- _WHAT NEEDS TO BE DONE_:
Return the data exactly, apart from leaving out the pictures.

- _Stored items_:
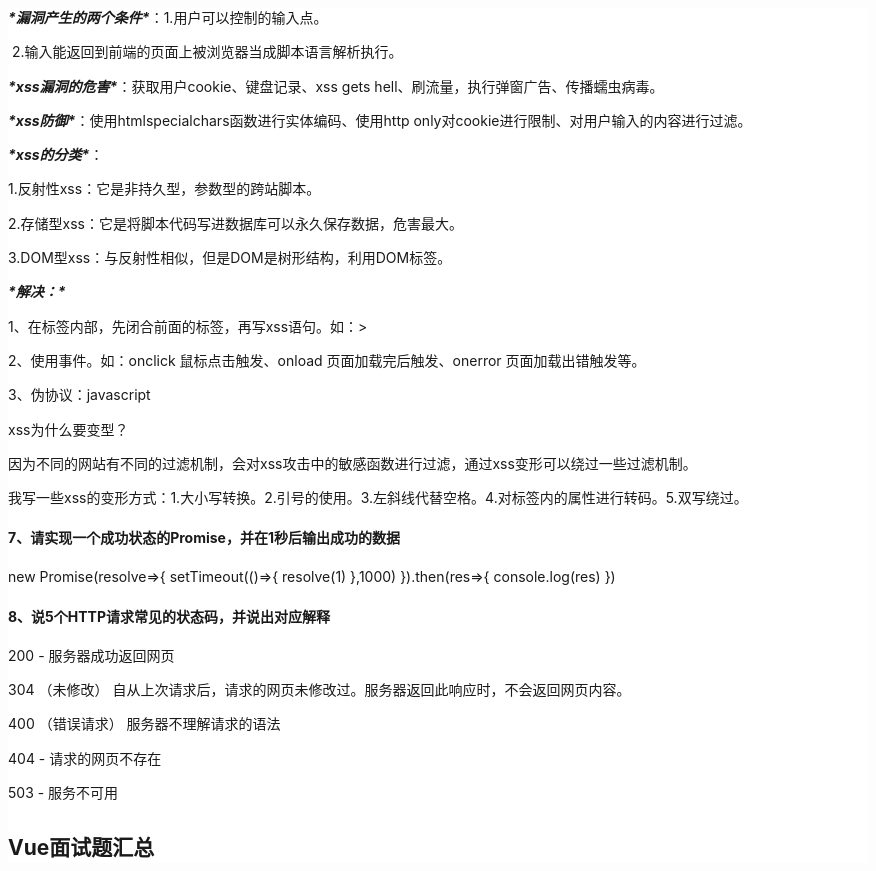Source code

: ***\*漏洞产生的两个条件\****：1.用户可以控制的输入点。

​          2.输入能返回到前端的页面上被浏览器当成脚本语言解析执行。

***\*xss漏洞的危害\****：获取用户cookie、键盘记录、xss gets hell、刷流量，执行弹窗广告、传播蠕虫病毒。

***\*xss防御\****：使用htmlspecialchars函数进行实体编码、使用http only对cookie进行限制、对用户输入的内容进行过滤。

***\*xss的分类\****：

1.反射性xss：它是非持久型，参数型的跨站脚本。

2.存储型xss：它是将脚本代码写进数据库可以永久保存数据，危害最大。

3.DOM型xss：与反射性相似，但是DOM是树形结构，利用DOM标签。

 

***\*解决：\****

1、在标签内部，先闭合前面的标签，再写xss语句。如：><script>alert(1)</script>

2、使用事件。如：onclick 鼠标点击触发、onload  页面加载完后触发、onerror 页面加载出错触发等。

3、伪协议：javascript

 

xss为什么要变型？

因为不同的网站有不同的过滤机制，会对xss攻击中的敏感函数进行过滤，通过xss变形可以绕过一些过滤机制。

我写一些xss的变形方式：1.大小写转换。2.引号的使用。3.左斜线代替空格。4.对标签内的属性进行转码。5.双写绕过。

 

#### 7、请实现一个成功状态的Promise，并在1秒后输出成功的数据

new Promise(resolve=>{
  setTimeout(()=>{
    resolve(1)
  },1000)
}).then(res=>{
  console.log(res)
})

 

#### 8、说5个HTTP请求常见的状态码，并说出对应解释

200 - 服务器成功返回网页

304 （未修改） 自从上次请求后，请求的网页未修改过。服务器返回此响应时，不会返回网页内容。

400 （错误请求） 服务器不理解请求的语法

404 - 请求的网页不存在

503 - 服务不可用





## Vue面试题汇总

- _ANSWER TO THIS EXERCISE_:
Source code

: ***\*漏洞产生的两个条件\****：1.用户可以控制的输入点。

​          2.输入能返回到前端的页面上被浏览器当成脚本语言解析执行。

***\*xss漏洞的危害\****：获取用户cookie、键盘记录、xss gets hell、刷流量，执行弹窗广告、传播蠕虫病毒。

***\*xss防御\****：使用htmlspecialchars函数进行实体编码、使用http only对cookie进行限制、对用户输入的内容进行过滤。

***\*xss的分类\****：

1.反射性xss：它是非持久型，参数型的跨站脚本。

2.存储型xss：它是将脚本代码写进数据库可以永久保存数据，危害最大。

3.DOM型xss：与反射性相似，但是DOM是树形结构，利用DOM标签。

 

***\*解决：\****

1、在标签内部，先闭合前面的标签，再写xss语句。如：><script>alert(1)</script>

2、使用事件。如：onclick 鼠标点击触发、onload  页面加载完后触发、onerror 页面加载出错触发等。

3、伪协议：javascript

 

xss为什么要变型？

因为不同的网站有不同的过滤机制，会对xss攻击中的敏感函数进行过滤，通过xss变形可以绕过一些过滤机制。

我写一些xss的变形方式：1.大小写转换。2.引号的使用。3.左斜线代替空格。4.对标签内的属性进行转码。5.双写绕过。

 

#### 7、请实现一个成功状态的Promise，并在1秒后输出成功的数据

new Promise(resolve=>{
  setTimeout(()=>{
    resolve(1)
  },1000)
}).then(res=>{
  console.log(res)
})

 

#### 8、说5个HTTP请求常见的状态码，并说出对应解释

200 - 服务器成功返回网页

304 （未修改） 自从上次请求后，请求的网页未修改过。服务器返回此响应时，不会返回网页内容。

400 （错误请求） 服务器不理解请求的语法

404 - 请求的网页不存在

503 - 服务不可用





## Vue面试题汇总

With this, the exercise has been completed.